Here’s how Israel hacked Iran’s nuclear facility

Iran's foreign minister on Monday indicated that Israel is the culprit behind a weekend blackout at a central Iranian nuclear facility. The New York Times reported that Israel played a part in the attack, and an Israel media outlet reported it was a result of a cyberattack carried out by Mossad, Israel's spy agency.

The new Natanz reactor site suffered from an electrical outage, which the head of Iran’s civilian nuclear agency denounced as “nuclear terrorism.”

In July, an explosion at the Natanz facility was also described by Iran as sabotage.

For years, Israel has actively carried out a series of concerted assassinations, explosions and sabotage targeting Iran’s nuclear program and its scientists.

The initial suggestion that the attack was carried out by Mossad was initially reported by Israeli media outlet Kan. The source they use claims that the attack succeeded in realising “significant” damage to the centrifuges, which would delay Iran’s efforts at enriching uranium.

For Iran’s civilian nuclear agency chief, this was incredibly dangerous and could have resulted in a “catastrophic situation”.

He added that some of the older-generation centrifuges were damaged but would be replaced by newer ones.

Stuxnet

To get to the bottom of Israel’s cyberwarfare on Iran, we spoke to a computer science engineer who frequents open source intelligence groups. He has requested that he remain anonymous. 

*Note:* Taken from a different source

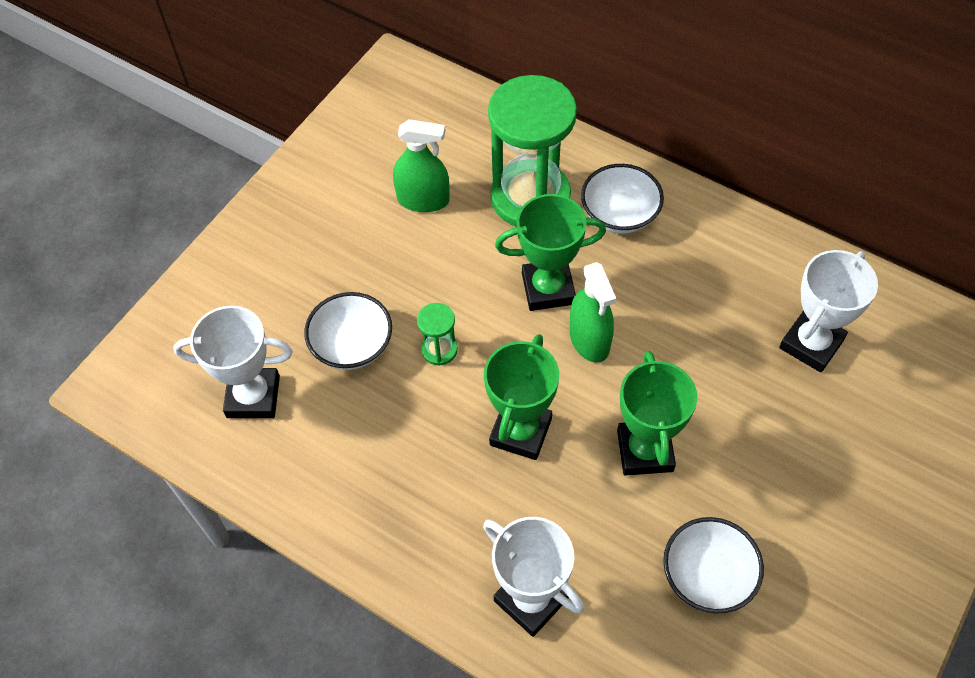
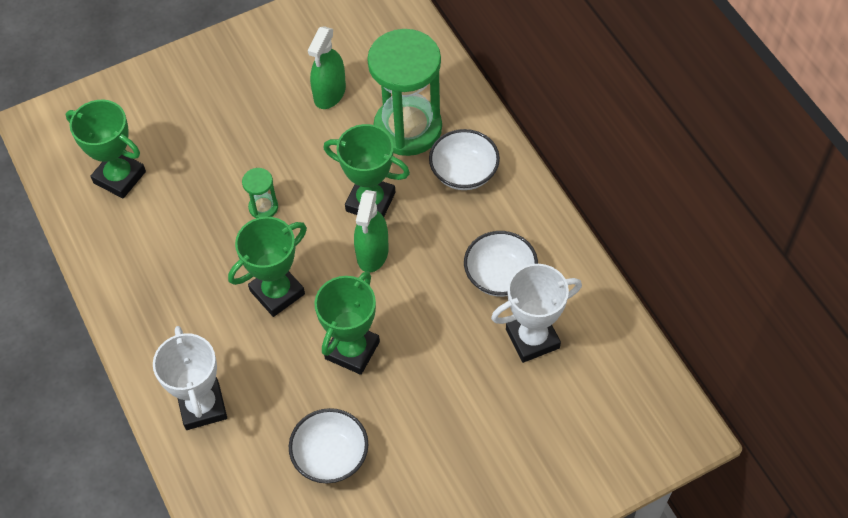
camera: 30 degrees right, 0 degrees up
(253, 396) = (119, 177): white trophy -> green trophy
(352, 345) = (207, 175): white bowl -> white bowl (500, 276)
(423, 199) = (329, 93): green spray bottle -> green spray bottle turned 75 degrees clockwise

“The Israeli’s have made hacking Iranians an art form,” he asserts, while referring to the strategic rationale driving Israel’s actions.

“If they can’t prevent Iran’s nuclear program, they can at least delay or hinder it.”

Social Standoff Weapon (SSW), his online moniker, warns that this could lead to another Chernobyl.

Enter Stuxnet - a revolutionary virus that was able to actually damage infrastructure, designed specifically for the Natanz facility in 2010. 

The virus was a game changer. Where previous viruses sought access or information, this virus actively destroyed while manipulating sensor results to indicate everything is fine.

How did the Stuxnet virus attack Iranian centrifuges?

According to Social Standoff Weapon, by hacking the spin of its cylinder and ensuring it could never stop.

The cylinder, containing radioactive gas and material, already spins at a supersonic speed to enrich Uranium.

Chernobyl

Targeting the cylinder is incredibly risky, says SSW.

“Iran's nuclear scientists were confused for years why a certain percentage of their centrifuges kept acting up,” he claims, warning that a centrifuge explosion would be devastating. 

“...With all that radioactive material. It explodes, and damages nearby centrifuges. You have highly radioactive power-plant grade waste all over the place. An explosion could cause a fire and spread the waste even further. The risks of a cascade, overheating or further damage to the facility only raises the risk it could turn into another Chernobyl,” he describes.

Israel wasn’t able to hack Iran’s nuclear infrastructure overnight. 

Multiple recorded instances of Stuxnet’s use on industrial infrastructure around the world can be found. 

In retrospect, SSW says these were hacks to be able to gain access to crucial industrial components, as with Siemens for instance, which is used in centrifuges. Other tests included hacking into a German steel mill in 2014, and hacking hospital drug pumps. 

Future versions of the virus became more contagious, able to spread through local networks and USBs.

How did they get in?

SSW thinks email phishing is likely responsible, where someone shared their password and username by accident. 

“You can call it Pandora’s box,” says Social Standoff Weapon. It’s a new form of modern warfare.  

While there were no casualties in the most recent attack that caused a power outage, it could have still resulted in a disaster. 

In an eerie parallel, the anonymous computer scientists reflect about how the Chernobyl meltdown also occurred because the reactor lost power.

As the shadow war between Israel and Iran only escalates, increasingly advanced cyberweapons are becoming less discriminating over who gets pulled into the crossfire.